Le comportement de la France envers les États-Unis, Israël et le régime iranien de nos jours peut illustrer cette observation.
Les remarques de Macron en Normandie le 6 juin étaient inutilement arrogantes – et elles étaient d'autant plus insupportables qu'au moment où Macron parlait, la France continuait à s'efforcer de contourner les sanctions américaines contre le régime iranien. Macron n'était, en supplément, pas en position pour faire de telles remarques.
Pendant six mois, les manifestations des "gilets jaunes" ont déstabilisé l'économie française, et révélé l'ampleur du mécontentement des Français les moins favorisés. Et Macron a réagi avec mépris et brutalité: il a qualifié les manifestants de "foule haineuse" et a demandé à la police de rétablir l'ordre "sans complaisance" (vingt-quatre personnes ont perdu un œil, cinq autres ont perdu une main). Macron a, depuis, reçu le soutien des classes supérieures du pays, mais le désespoir qui s'est exprimé n'a pas disparu.
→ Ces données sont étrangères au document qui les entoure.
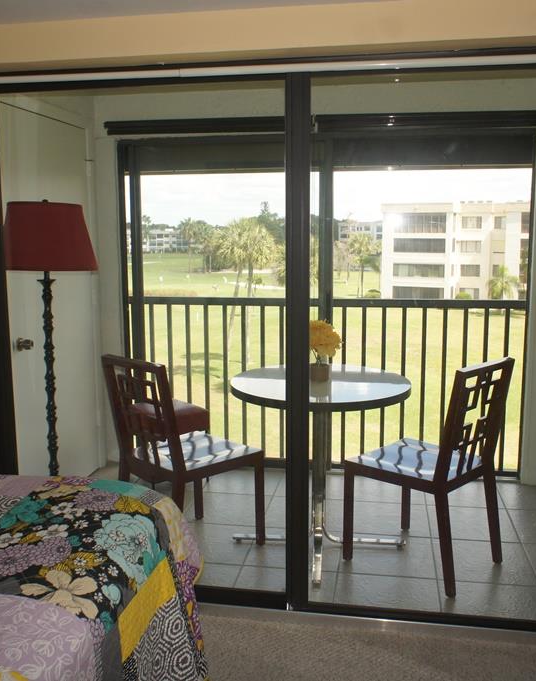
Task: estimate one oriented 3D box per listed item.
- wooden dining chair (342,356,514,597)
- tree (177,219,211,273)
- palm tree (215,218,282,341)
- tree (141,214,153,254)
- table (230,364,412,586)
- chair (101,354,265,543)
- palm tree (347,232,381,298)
[{"bbox_3d":[0.687,0.515,2.930,0.540,0.908,0.475,8,12,44],"label":"wooden dining chair"},{"bbox_3d":[-14.067,-17.827,129.400,5.500,10.200,4.300,-1,9,-6],"label":"tree"},{"bbox_3d":[-1.287,-2.952,39.206,3.700,8.100,3.200,-1,9,-2],"label":"palm tree"},{"bbox_3d":[-41.737,-36.643,234.024,3.600,12.800,3.600,-2,9,-10],"label":"tree"},{"bbox_3d":[0.229,0.562,3.106,0.805,0.768,0.805,1,9,10],"label":"table"},{"bbox_3d":[-0.371,0.501,3.070,0.475,0.908,0.540,8,12,43],"label":"chair"},{"bbox_3d":[10.669,-8.468,76.649,3.500,7.400,3.400,1,9,8],"label":"palm tree"}]

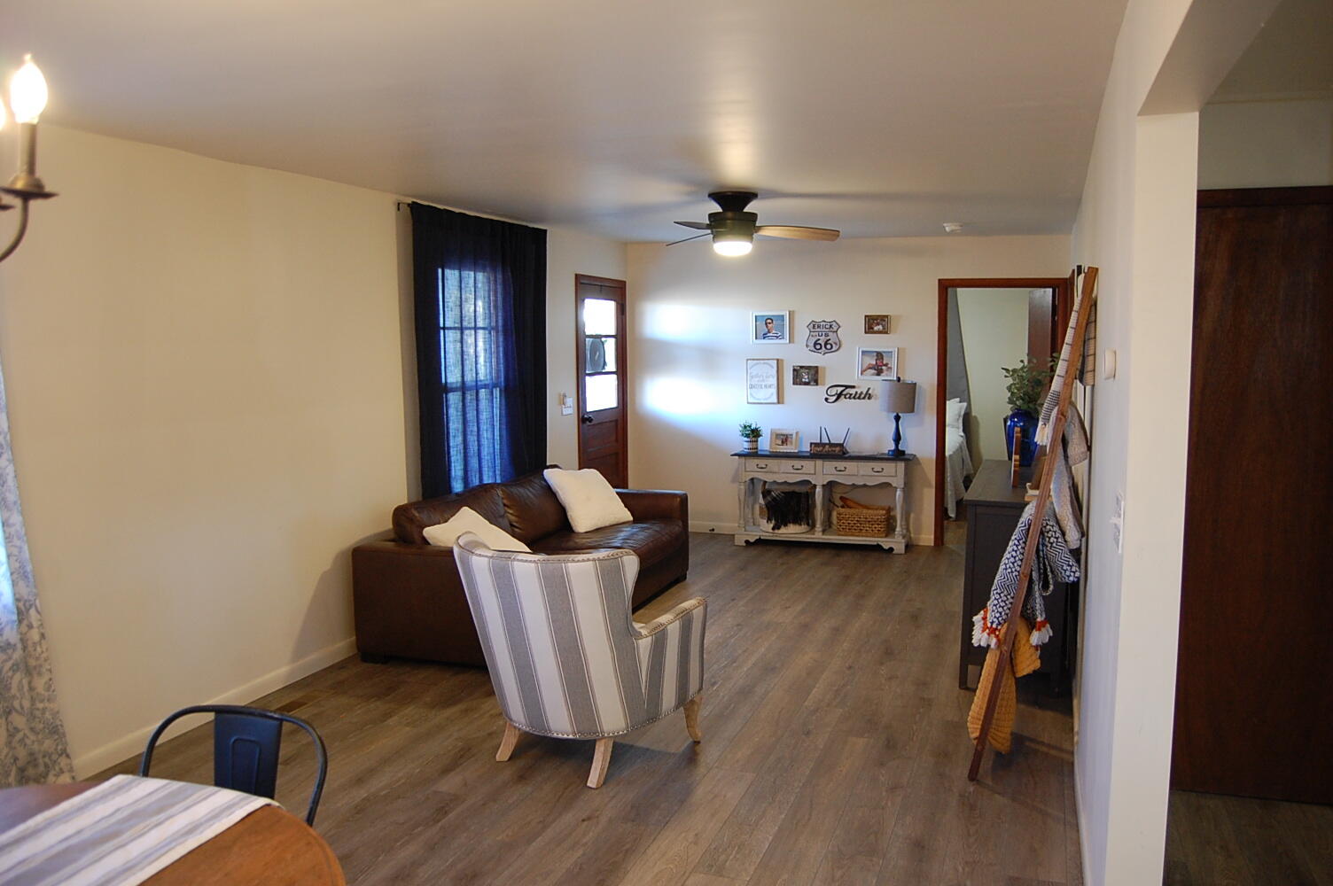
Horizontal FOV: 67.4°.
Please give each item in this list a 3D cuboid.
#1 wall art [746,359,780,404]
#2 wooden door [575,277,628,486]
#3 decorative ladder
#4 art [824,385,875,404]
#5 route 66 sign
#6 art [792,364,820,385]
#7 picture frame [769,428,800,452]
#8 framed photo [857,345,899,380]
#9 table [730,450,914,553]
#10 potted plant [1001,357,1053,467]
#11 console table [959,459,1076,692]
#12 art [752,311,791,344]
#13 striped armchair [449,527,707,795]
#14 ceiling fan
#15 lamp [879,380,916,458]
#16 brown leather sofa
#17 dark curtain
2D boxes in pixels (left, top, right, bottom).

L'immigration illégale a fait émerger des bidonvilles en divers endroits du pays. L'écrivain algérien Boualem Sansal et le journaliste Éric Zemmour ont dit que les centaines de zones de non droit qui existent dans les banlieues françaises sont de petites républiques islamiques en formation. Les Juifs en France doivent aujourd'hui dissimuler leur identité religieuse en public, où qu'ils se trouvent.
Le 13 novembre 2018, le Président Trump, réagissant aux propos tenus par Macron en novembre, avait déclaré dans un fil de discussion sur Twitter "qu'il n'y a pas de pays plus nationaliste que la France" et que "c'est l'Allemagne" qui a envahi la France. Puis: "Au cours des les deux guerres mondiales ... les Français commençaient à apprendre l'allemand quand nous sommes arrivés."
Le 6 juin, Trump a utilisé un langage plus diplomatique. Il a dit que ses relations avec la France et Macron étaient "exceptionnelles". Il connaît désormais Macron. Il se souvient sans aucun doute que, lors de la visite de Macron à Washington il y a 14 mois, Macron s'était montré sympathique envers lui, puis, lorsqu'il était allé parler au Congrès, avait consacré tout son discours à dénigrer les décisions essentielles prises par l'administration Trump.
Le 24 avril 2018, Macron, pour montrer son amitié à Trump, lui avait offert un chêne; ils l'ont planté ensemble sur la pelouse de la Maison Blanche. Le chêne, qui avait été mis en quarantaine par les autorités agricoles américaines, est mort quatre jours après les cérémonies du jour J de 2019. Macron a promis d'envoyer à Trump un autre chêne, qui n'est pas encore arrivé aux Etats-Unis. Les chênes peuvent vivre huit cents ans. Les paroles amicales de Macron semblent avoir une espérance de vie bien plus courte.